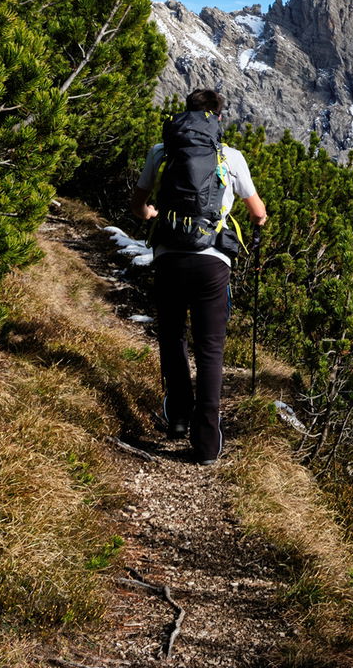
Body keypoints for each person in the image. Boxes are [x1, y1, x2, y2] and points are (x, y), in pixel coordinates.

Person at [129, 88, 267, 464]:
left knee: (173, 335)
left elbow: (139, 205)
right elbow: (257, 211)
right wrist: (256, 222)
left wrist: (154, 216)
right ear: (218, 118)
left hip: (169, 257)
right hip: (212, 263)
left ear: (186, 114)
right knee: (210, 348)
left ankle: (177, 417)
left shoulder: (162, 152)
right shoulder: (230, 156)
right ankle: (206, 442)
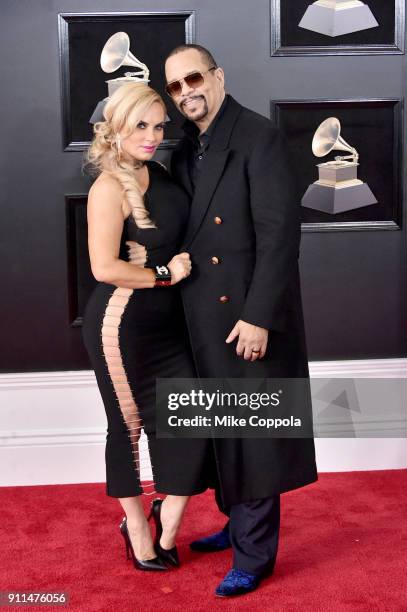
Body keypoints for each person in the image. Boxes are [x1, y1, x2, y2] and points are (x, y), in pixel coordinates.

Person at [164, 44, 318, 596]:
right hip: (202, 315)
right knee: (224, 425)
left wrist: (259, 317)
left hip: (247, 316)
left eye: (194, 79)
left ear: (218, 76)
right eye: (176, 87)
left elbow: (281, 237)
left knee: (255, 433)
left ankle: (255, 555)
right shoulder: (185, 152)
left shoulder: (259, 137)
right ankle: (236, 525)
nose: (186, 92)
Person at [82, 81, 211, 572]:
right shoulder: (107, 187)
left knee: (190, 422)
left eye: (158, 125)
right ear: (115, 127)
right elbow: (104, 268)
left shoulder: (160, 173)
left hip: (170, 323)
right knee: (128, 427)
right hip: (123, 324)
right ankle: (137, 528)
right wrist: (163, 272)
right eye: (141, 125)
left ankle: (169, 522)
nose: (153, 135)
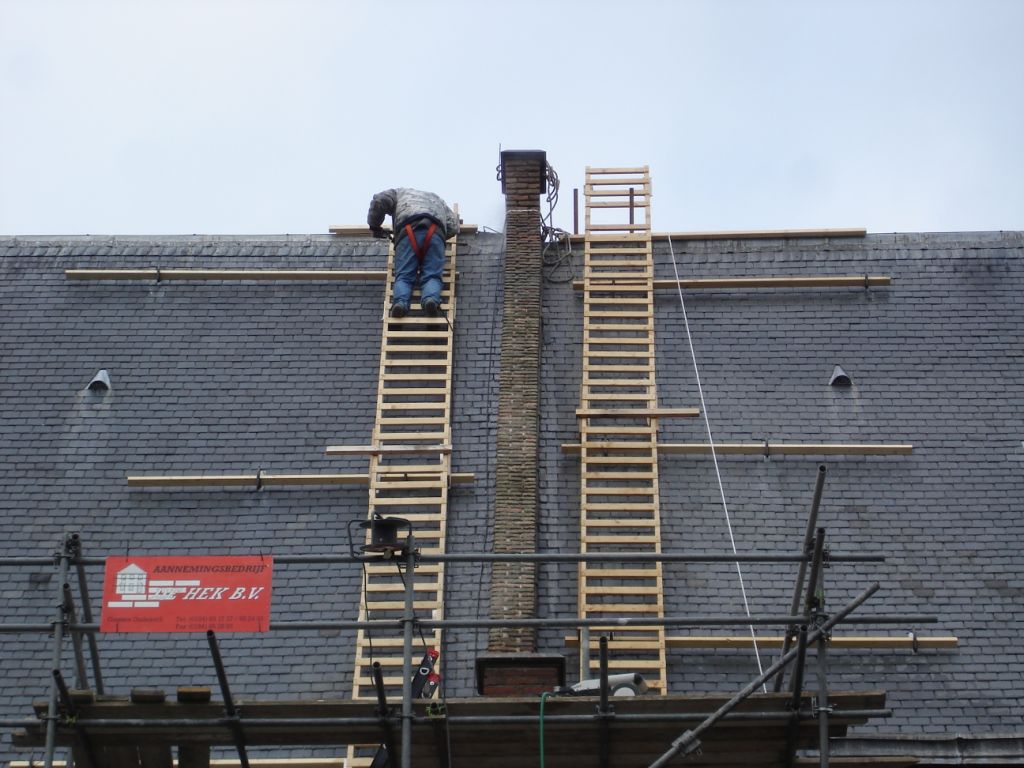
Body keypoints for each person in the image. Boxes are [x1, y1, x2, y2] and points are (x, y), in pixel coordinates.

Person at [367, 188, 460, 318]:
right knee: (432, 275)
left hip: (408, 231)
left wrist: (375, 226)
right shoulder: (437, 199)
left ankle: (400, 304)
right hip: (435, 232)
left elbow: (379, 201)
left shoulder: (397, 193)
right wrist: (439, 238)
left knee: (404, 276)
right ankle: (431, 300)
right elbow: (454, 226)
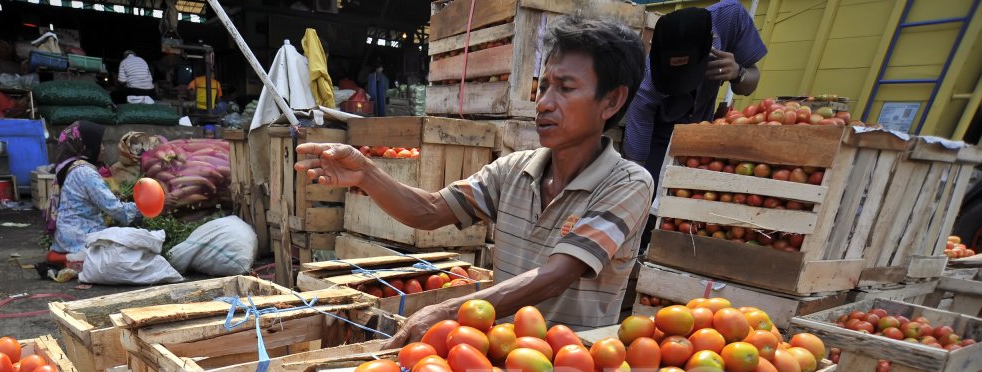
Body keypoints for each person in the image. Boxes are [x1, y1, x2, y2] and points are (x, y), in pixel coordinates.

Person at [295, 15, 652, 341]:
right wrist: (368, 174)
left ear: (611, 101)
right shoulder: (514, 171)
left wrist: (449, 310)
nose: (544, 102)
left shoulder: (627, 183)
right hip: (496, 361)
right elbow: (430, 211)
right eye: (543, 87)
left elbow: (557, 274)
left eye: (566, 88)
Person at [623, 1, 767, 184]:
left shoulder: (730, 18)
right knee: (649, 186)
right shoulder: (647, 83)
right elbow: (636, 159)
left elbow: (749, 85)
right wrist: (637, 186)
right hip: (660, 134)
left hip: (702, 133)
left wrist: (739, 73)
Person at [49, 121, 140, 263]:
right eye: (100, 143)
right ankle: (69, 258)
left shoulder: (74, 167)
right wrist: (144, 209)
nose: (103, 148)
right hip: (79, 236)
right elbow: (116, 209)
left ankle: (67, 257)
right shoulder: (86, 172)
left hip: (67, 234)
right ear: (88, 146)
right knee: (133, 248)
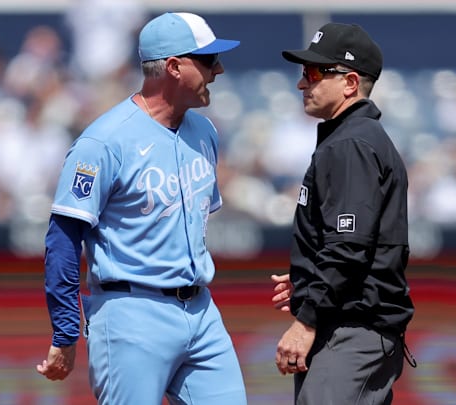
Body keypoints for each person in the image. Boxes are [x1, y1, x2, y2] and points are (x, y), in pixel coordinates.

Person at [35, 12, 247, 404]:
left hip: (202, 310)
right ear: (173, 67)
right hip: (131, 311)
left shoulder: (205, 132)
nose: (218, 69)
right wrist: (65, 332)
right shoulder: (103, 142)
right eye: (207, 60)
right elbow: (63, 241)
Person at [272, 22, 415, 404]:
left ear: (350, 82)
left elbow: (349, 247)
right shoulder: (352, 140)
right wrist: (307, 279)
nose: (303, 83)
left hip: (351, 331)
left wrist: (306, 320)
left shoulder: (350, 145)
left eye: (315, 73)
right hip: (356, 326)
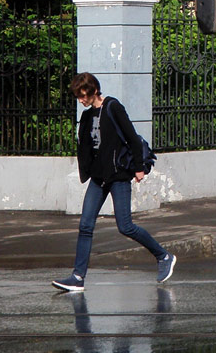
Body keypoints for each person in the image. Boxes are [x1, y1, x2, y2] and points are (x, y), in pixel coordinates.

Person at [52, 72, 176, 292]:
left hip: (118, 177)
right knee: (85, 225)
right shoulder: (88, 117)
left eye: (83, 96)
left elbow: (132, 137)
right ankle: (78, 277)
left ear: (93, 91)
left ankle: (164, 256)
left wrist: (139, 168)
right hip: (99, 179)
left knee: (125, 226)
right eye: (78, 97)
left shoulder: (113, 107)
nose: (80, 100)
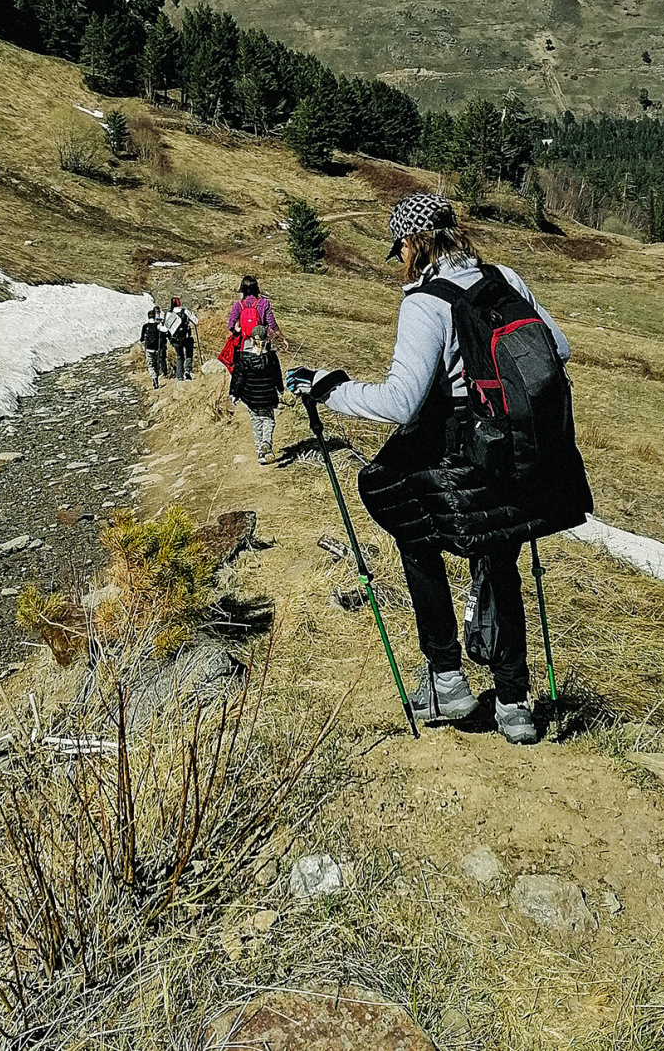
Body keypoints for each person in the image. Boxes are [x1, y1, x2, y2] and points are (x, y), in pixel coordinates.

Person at [287, 193, 590, 746]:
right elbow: (559, 349)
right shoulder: (505, 278)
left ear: (412, 243)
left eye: (399, 246)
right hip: (514, 450)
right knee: (500, 557)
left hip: (458, 450)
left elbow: (403, 401)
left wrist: (331, 388)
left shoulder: (424, 303)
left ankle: (446, 678)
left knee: (405, 519)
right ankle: (515, 703)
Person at [229, 323, 284, 464]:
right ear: (267, 340)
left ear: (251, 339)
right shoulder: (271, 357)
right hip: (268, 396)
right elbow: (277, 376)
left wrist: (234, 394)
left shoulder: (243, 359)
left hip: (251, 397)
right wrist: (281, 390)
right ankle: (267, 443)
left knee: (256, 422)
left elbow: (238, 378)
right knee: (268, 420)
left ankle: (260, 453)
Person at [227, 275, 289, 352]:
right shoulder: (264, 303)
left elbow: (230, 325)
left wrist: (239, 330)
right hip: (263, 342)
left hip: (246, 342)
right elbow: (272, 324)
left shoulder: (239, 305)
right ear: (257, 288)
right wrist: (282, 338)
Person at [164, 297, 199, 381]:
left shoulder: (169, 314)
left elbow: (166, 328)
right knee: (189, 354)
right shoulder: (185, 311)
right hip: (187, 337)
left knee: (179, 356)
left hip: (175, 339)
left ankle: (179, 376)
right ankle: (187, 370)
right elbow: (196, 322)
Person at [140, 307, 165, 387]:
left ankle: (154, 378)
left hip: (148, 348)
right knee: (157, 364)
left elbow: (141, 338)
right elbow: (164, 332)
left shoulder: (145, 326)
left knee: (150, 365)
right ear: (154, 316)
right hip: (157, 348)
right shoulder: (158, 325)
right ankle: (157, 377)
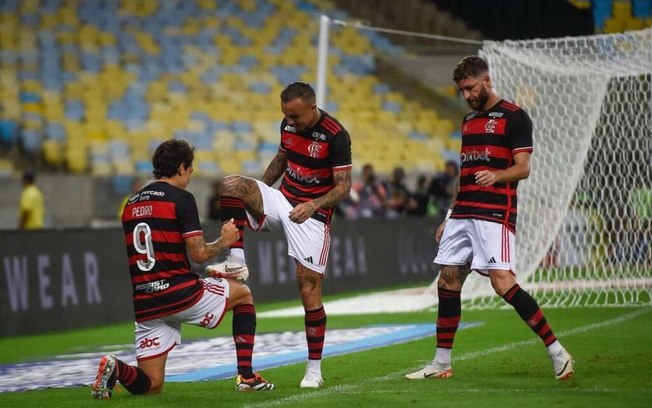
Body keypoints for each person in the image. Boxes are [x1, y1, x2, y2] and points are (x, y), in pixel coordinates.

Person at [405, 56, 574, 381]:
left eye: (470, 87)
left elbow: (523, 168)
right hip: (464, 211)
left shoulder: (515, 117)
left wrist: (496, 176)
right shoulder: (468, 120)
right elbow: (465, 171)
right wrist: (450, 214)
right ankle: (441, 364)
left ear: (487, 80)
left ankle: (557, 352)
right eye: (462, 90)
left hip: (495, 212)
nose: (467, 95)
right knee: (448, 280)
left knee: (502, 282)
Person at [91, 139, 274, 399]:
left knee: (152, 384)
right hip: (179, 293)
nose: (191, 175)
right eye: (190, 169)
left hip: (146, 303)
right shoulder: (181, 199)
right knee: (243, 294)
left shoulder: (131, 204)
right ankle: (246, 376)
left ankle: (116, 367)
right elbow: (198, 253)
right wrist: (225, 240)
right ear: (180, 167)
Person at [205, 82, 352, 388]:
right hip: (284, 200)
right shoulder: (287, 124)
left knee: (308, 290)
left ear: (312, 108)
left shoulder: (336, 135)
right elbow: (281, 160)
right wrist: (258, 191)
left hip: (313, 214)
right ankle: (236, 260)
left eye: (296, 116)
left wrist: (313, 204)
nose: (291, 121)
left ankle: (314, 370)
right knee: (233, 185)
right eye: (286, 115)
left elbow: (343, 187)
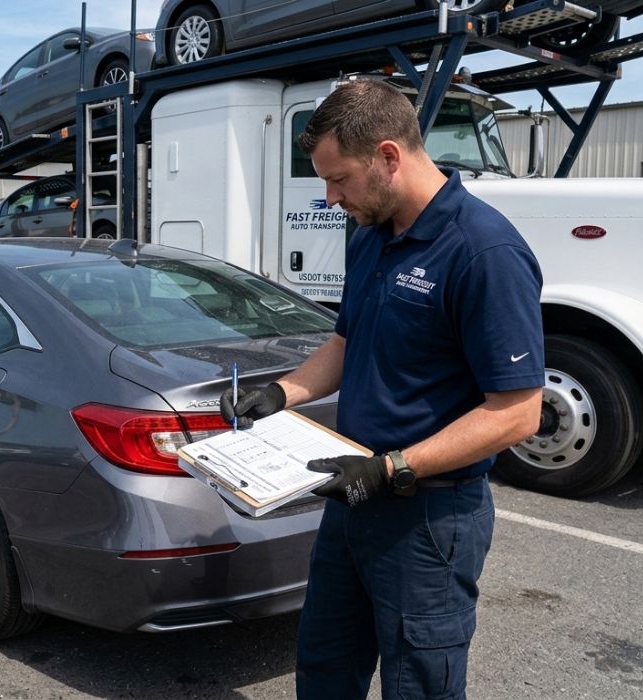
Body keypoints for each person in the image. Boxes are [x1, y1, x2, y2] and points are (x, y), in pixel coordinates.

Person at [220, 79, 544, 699]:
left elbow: (517, 413)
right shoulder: (370, 234)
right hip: (353, 501)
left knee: (418, 685)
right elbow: (347, 341)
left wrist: (395, 467)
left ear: (389, 157)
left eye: (338, 179)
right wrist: (283, 392)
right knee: (324, 669)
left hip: (427, 518)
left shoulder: (484, 251)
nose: (329, 196)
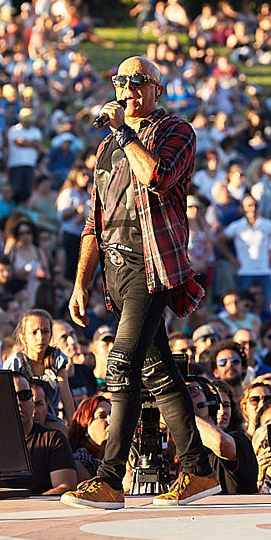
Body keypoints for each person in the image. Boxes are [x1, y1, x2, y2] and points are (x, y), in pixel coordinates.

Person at [61, 57, 219, 510]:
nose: (126, 90)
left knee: (120, 365)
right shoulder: (108, 147)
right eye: (120, 82)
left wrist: (126, 134)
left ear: (156, 89)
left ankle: (110, 480)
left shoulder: (175, 131)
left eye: (137, 83)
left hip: (152, 269)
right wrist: (81, 283)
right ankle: (198, 471)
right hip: (116, 271)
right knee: (159, 373)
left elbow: (157, 177)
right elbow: (96, 220)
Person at [0, 373, 76, 495]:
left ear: (32, 402)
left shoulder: (53, 440)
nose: (19, 402)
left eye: (24, 395)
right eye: (10, 395)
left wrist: (26, 505)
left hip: (37, 511)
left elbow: (65, 488)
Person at [3, 308, 74, 425]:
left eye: (45, 332)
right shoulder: (16, 362)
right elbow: (6, 397)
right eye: (34, 332)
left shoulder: (56, 358)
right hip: (20, 420)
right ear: (23, 337)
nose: (40, 338)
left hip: (49, 418)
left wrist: (73, 425)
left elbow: (66, 394)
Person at [67, 395, 111, 481]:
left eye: (113, 415)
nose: (110, 420)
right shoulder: (80, 462)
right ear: (85, 426)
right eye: (102, 416)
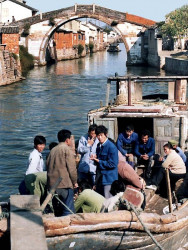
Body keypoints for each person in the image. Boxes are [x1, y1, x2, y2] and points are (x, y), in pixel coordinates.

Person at [47, 129, 78, 216]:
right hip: (65, 185)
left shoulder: (52, 150)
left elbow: (48, 167)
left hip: (52, 186)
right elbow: (72, 169)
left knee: (58, 210)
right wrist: (75, 182)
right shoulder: (67, 150)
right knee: (68, 210)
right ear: (67, 140)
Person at [90, 125, 118, 198]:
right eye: (98, 135)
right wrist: (95, 159)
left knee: (108, 199)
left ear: (106, 135)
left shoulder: (111, 147)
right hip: (100, 178)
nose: (99, 137)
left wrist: (99, 161)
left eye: (101, 135)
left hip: (109, 178)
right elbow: (98, 161)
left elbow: (113, 164)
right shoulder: (99, 146)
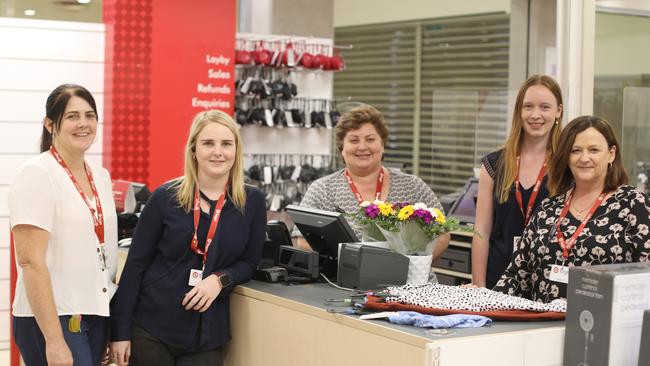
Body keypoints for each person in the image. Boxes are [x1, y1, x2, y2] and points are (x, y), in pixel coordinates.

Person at [108, 110, 266, 366]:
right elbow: (136, 265)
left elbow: (250, 262)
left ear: (236, 150)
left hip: (207, 335)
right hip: (151, 328)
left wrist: (220, 279)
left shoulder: (252, 201)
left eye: (226, 144)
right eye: (208, 143)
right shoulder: (165, 197)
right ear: (193, 150)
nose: (218, 152)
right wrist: (120, 332)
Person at [10, 84, 118, 365]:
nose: (83, 123)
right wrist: (55, 341)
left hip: (94, 314)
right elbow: (29, 261)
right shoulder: (37, 173)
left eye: (90, 115)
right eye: (72, 116)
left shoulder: (101, 176)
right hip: (52, 319)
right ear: (50, 124)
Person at [493, 116, 650, 302]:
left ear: (611, 154)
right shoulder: (547, 209)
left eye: (594, 150)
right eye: (575, 151)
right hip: (541, 326)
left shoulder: (633, 203)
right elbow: (516, 277)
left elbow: (645, 277)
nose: (584, 158)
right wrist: (481, 300)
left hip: (601, 326)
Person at [297, 105, 450, 260]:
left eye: (370, 139)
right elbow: (302, 241)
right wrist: (348, 262)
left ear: (382, 145)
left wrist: (415, 266)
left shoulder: (413, 186)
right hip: (345, 282)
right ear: (342, 148)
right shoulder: (322, 190)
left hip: (408, 282)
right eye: (354, 140)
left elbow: (443, 233)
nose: (362, 147)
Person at [471, 74, 564, 289]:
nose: (535, 115)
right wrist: (478, 286)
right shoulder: (494, 165)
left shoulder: (566, 166)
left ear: (558, 111)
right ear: (519, 112)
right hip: (499, 280)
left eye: (545, 107)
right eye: (528, 107)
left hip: (548, 283)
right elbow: (481, 231)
◇ ◇ ◇ ◇ ◇ ◇ ◇
What needs to be done:
Repeat the lines above exactly, beginning with the one containing "right shoulder: (505, 278)" and finishing with the one containing "left knee: (502, 282)". No pictures belong in the copy.

Result of the task:
right shoulder: (505, 278)
left ear: (412, 243)
left eye: (399, 246)
right hip: (514, 450)
right knee: (500, 557)
left hip: (458, 450)
left elbow: (403, 401)
left wrist: (331, 388)
left shoulder: (424, 303)
left ankle: (446, 678)
left knee: (405, 519)
right ankle: (515, 703)
Person at [229, 323, 284, 464]:
right ear: (267, 340)
left ear: (251, 339)
right shoulder: (271, 357)
right hip: (268, 396)
right elbow: (277, 376)
left wrist: (234, 394)
left shoulder: (243, 359)
left hip: (251, 397)
right wrist: (281, 390)
right ankle: (267, 443)
left knee: (256, 422)
left elbow: (238, 378)
right knee: (268, 420)
left ankle: (260, 453)
Person at [227, 275, 289, 352]:
right shoulder: (264, 303)
left elbow: (230, 325)
left wrist: (239, 330)
right hip: (263, 342)
left hip: (246, 342)
right elbow: (272, 324)
left shoulder: (239, 305)
right ear: (257, 288)
right wrist: (282, 338)
Person at [164, 297, 199, 381]:
left shoulder: (169, 314)
left elbow: (166, 328)
right knee: (189, 354)
right shoulder: (185, 311)
right hip: (187, 337)
left knee: (179, 356)
left hip: (175, 339)
left ankle: (179, 376)
right ankle: (187, 370)
right elbow: (196, 322)
Person at [140, 307, 165, 387]:
left ankle: (154, 378)
left hip: (148, 348)
right knee: (157, 364)
left elbow: (141, 338)
right elbow: (164, 332)
left shoulder: (145, 326)
left knee: (150, 365)
right ear: (154, 316)
right hip: (157, 348)
right shoulder: (158, 325)
right ankle: (157, 377)
Body keypoints for each person in the image. Boxes are [x1, y1, x2, y2] and points are (x, y), in pixel coordinates.

Person at [405, 56, 574, 381]:
left eye: (470, 87)
left elbow: (523, 168)
right hip: (464, 211)
left shoulder: (515, 117)
left wrist: (496, 176)
right shoulder: (468, 120)
right elbow: (465, 171)
right wrist: (450, 214)
right ankle: (441, 364)
left ear: (487, 80)
left ankle: (557, 352)
right eye: (462, 90)
left hip: (495, 212)
nose: (467, 95)
right knee: (448, 280)
left knee: (502, 282)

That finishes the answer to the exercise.